Ces deux modes de communication doivent être possibles dans les établissements scolaires où sont regroupés des élèves sourds, parfois dans des classes ordinaires, avec les élèves entendants.
- S’agissant de la communication bilingue, le législateur a donné à la langue des signes française (LSF) le statut de langue à part entière de la République (article L. 312-9-1 du code de l’Éducation). La démarche retenue par le ministère de l’Éducation nationale inclut, dès la maternelle, un apprentissage ou une consolidation de la connaissance de la langue des signes française pour ces jeunes sourds, ainsi qu’un accès graduel au français via le français écrit (lecture et écriture) dont la maîtrise est indispensable pour tout élève dans le cadre du socle commun de connaissances et de compétences.
Des programmes d’enseignement de la langue des signes française ont été élaborés en 2008 et 2009 pour l’école primaire, le collège et le lycée d’enseignement général et technologique et pour le lycée d’enseignement professionnel en vue de permettre une communication bilingue (langue des signes française-langue française) aux élèves sourds dont les parents en auront fait le choix. Cette obligation est renforcée par la nécessité pour ces enfants de parfaire leur connaissance de cette langue afin d’être en capacité de tirer profit d’un enseignement en LSF dès leur entrée en maternelle et tout au long du parcours scolaire. Les enseignants, pour l’essentiel aujourd’hui des enseignants sourds venant d’associations ou d’instituts spécialisés, sont contractualisés par les rectorats d’académie.

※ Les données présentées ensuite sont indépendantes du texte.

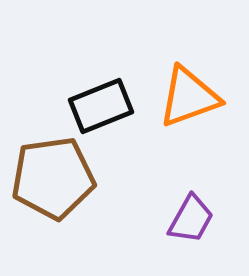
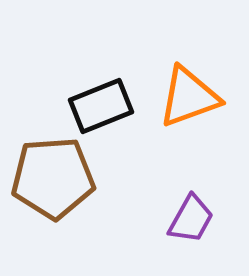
brown pentagon: rotated 4 degrees clockwise
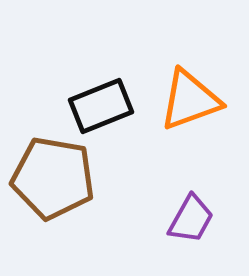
orange triangle: moved 1 px right, 3 px down
brown pentagon: rotated 14 degrees clockwise
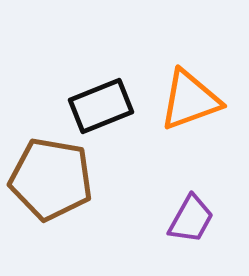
brown pentagon: moved 2 px left, 1 px down
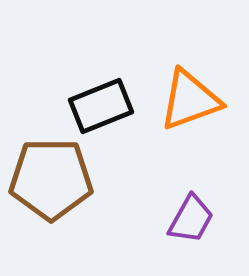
brown pentagon: rotated 10 degrees counterclockwise
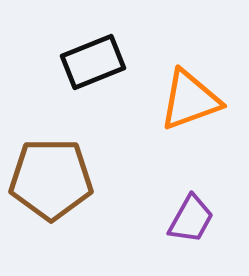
black rectangle: moved 8 px left, 44 px up
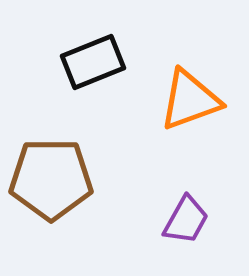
purple trapezoid: moved 5 px left, 1 px down
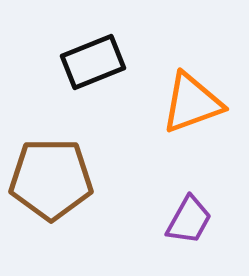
orange triangle: moved 2 px right, 3 px down
purple trapezoid: moved 3 px right
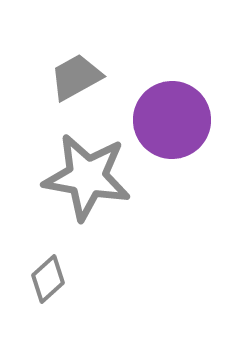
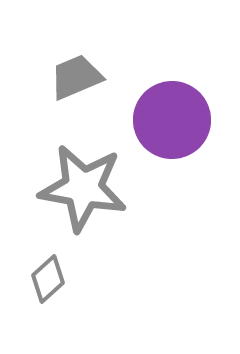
gray trapezoid: rotated 6 degrees clockwise
gray star: moved 4 px left, 11 px down
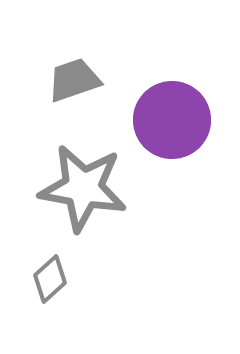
gray trapezoid: moved 2 px left, 3 px down; rotated 4 degrees clockwise
gray diamond: moved 2 px right
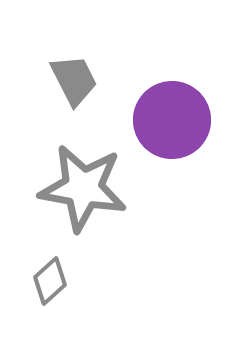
gray trapezoid: rotated 82 degrees clockwise
gray diamond: moved 2 px down
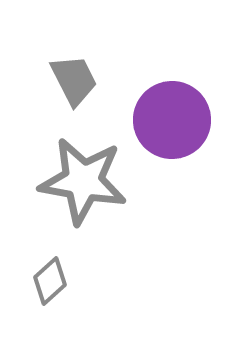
gray star: moved 7 px up
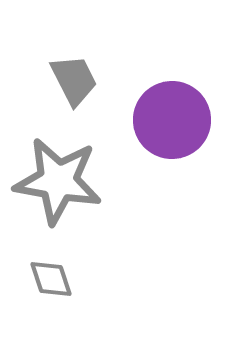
gray star: moved 25 px left
gray diamond: moved 1 px right, 2 px up; rotated 66 degrees counterclockwise
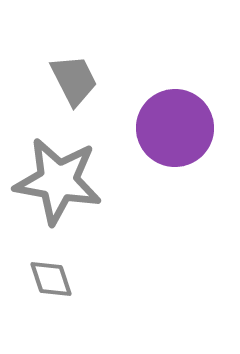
purple circle: moved 3 px right, 8 px down
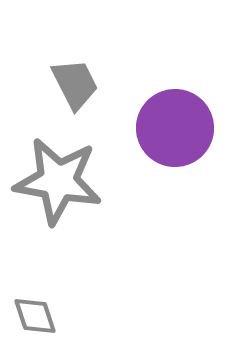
gray trapezoid: moved 1 px right, 4 px down
gray diamond: moved 16 px left, 37 px down
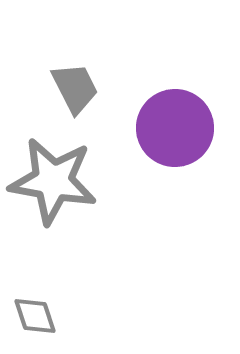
gray trapezoid: moved 4 px down
gray star: moved 5 px left
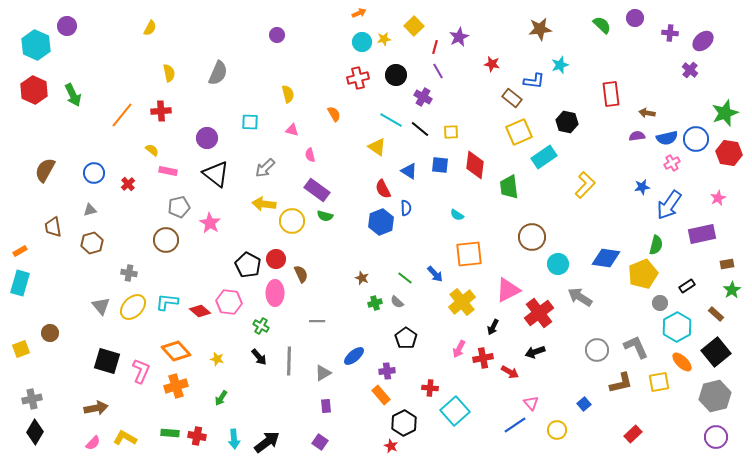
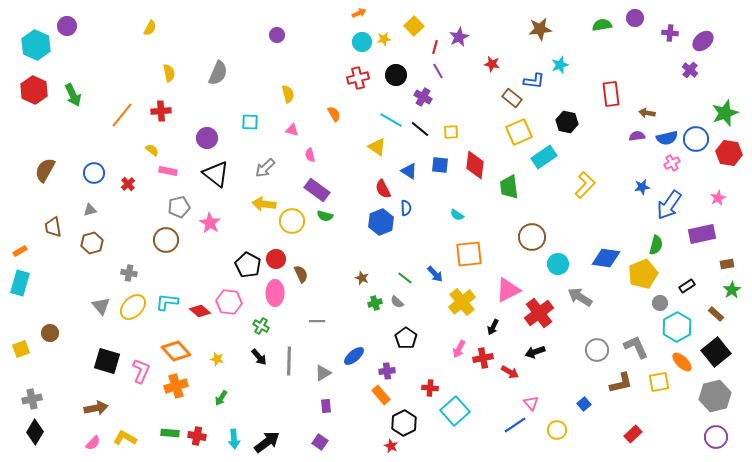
green semicircle at (602, 25): rotated 54 degrees counterclockwise
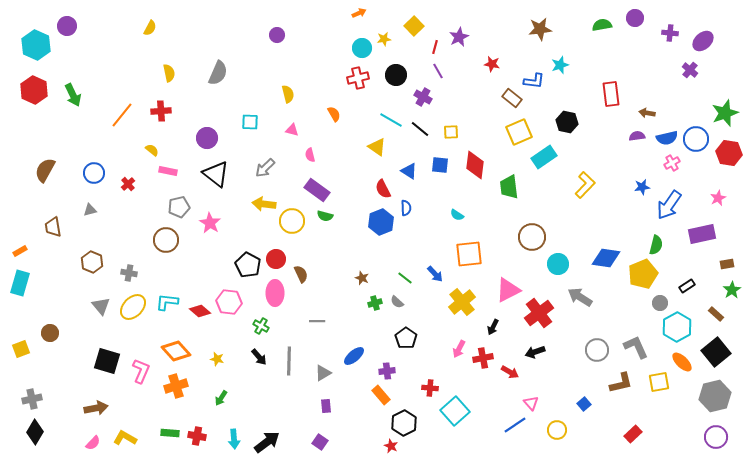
cyan circle at (362, 42): moved 6 px down
brown hexagon at (92, 243): moved 19 px down; rotated 20 degrees counterclockwise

Ils sont seuls à ce jour à pouvoir enseigner la langue des signes et doivent appuyer leur enseignement sur les programmes officiels en s’aidant des fiches pédagogiques d’accompagnement de ces programmes. Programmes et fiches sont disponibles sur le site dédié à la LSF : http://www.ressources-lsf.cndp.fr/.
Pour assurer la nécessaire continuité entre les niveaux d’enseignement, la circulaire n° 2008-109 du 21 août 2008 fixait comme objectif l’établissement progressif, dans chaque académie, de la carte des « pôles LSF » où cet enseignement doit être dispensé. Une dizaine de ces pôles sont ouverts ou en cours de construction.
- La mise en place des premiers pôles, qui visaient d’abord les élèves dont les parents avaient fait le choix de la communication bilingue, a montré le besoin de modifier le concept de ce dispositif et de l’étendre aux élèves sourds dont les parents ont fait le choix d’une communication en langue française (écrit et oral), afin de permettre aux familles d’exercer leur libre choix entre ces deux modes de communication.
Il est donc apparu nécessaire de compléter la circulaire précitée en élargissant la notion de pôle ressources. Tel est l’objet de la présente circulaire.
Ces pôles trouvent leur légitimité dans le fait que les jeunes sourds ayant fait le choix bilingue, donc celui de la communication en face à face par la LSF, doivent être regroupés, puisque l’apprentissage de la LSF suppose des interactions langagières entre pairs, si possible dans des classes ordinaires.
1 – Une nouvelle appellation
La construction progressive de pôles ressources dans chaque académie, parfois sur plusieurs sites en fonction du nombre d’élèves concernés et le plus près possible de leur domicile, est en cours. Elle doit se poursuivre en fonction de la ressource humaine progressivement disponible pour enseigner la LSF et de la constitution d’un vivier de professeurs qualifiés (titulaires du Capes LSF dont la première session est ouverte en 2010 et qui pourront alors enseigner la LSF) ou habilités officiellement par l’attribution de la certification complémentaire (note de service n° 2009-188 du 17 décembre 2009, publiée au B.O. du 24 décembre 2009) pour enseigner leur discipline en LSF. Cette habilitation doit être généralisée à toutes les académies dès la rentrée 2010.
De plus, l’expérience montre que ces pôles étant, pour les premiers du moins, implantés dans des grandes villes, y sont aussi scolarisés des enfants dont les parents ont fait le choix de la communication en français. L’appellation « pôles LSF » se révèle donc trop restrictive.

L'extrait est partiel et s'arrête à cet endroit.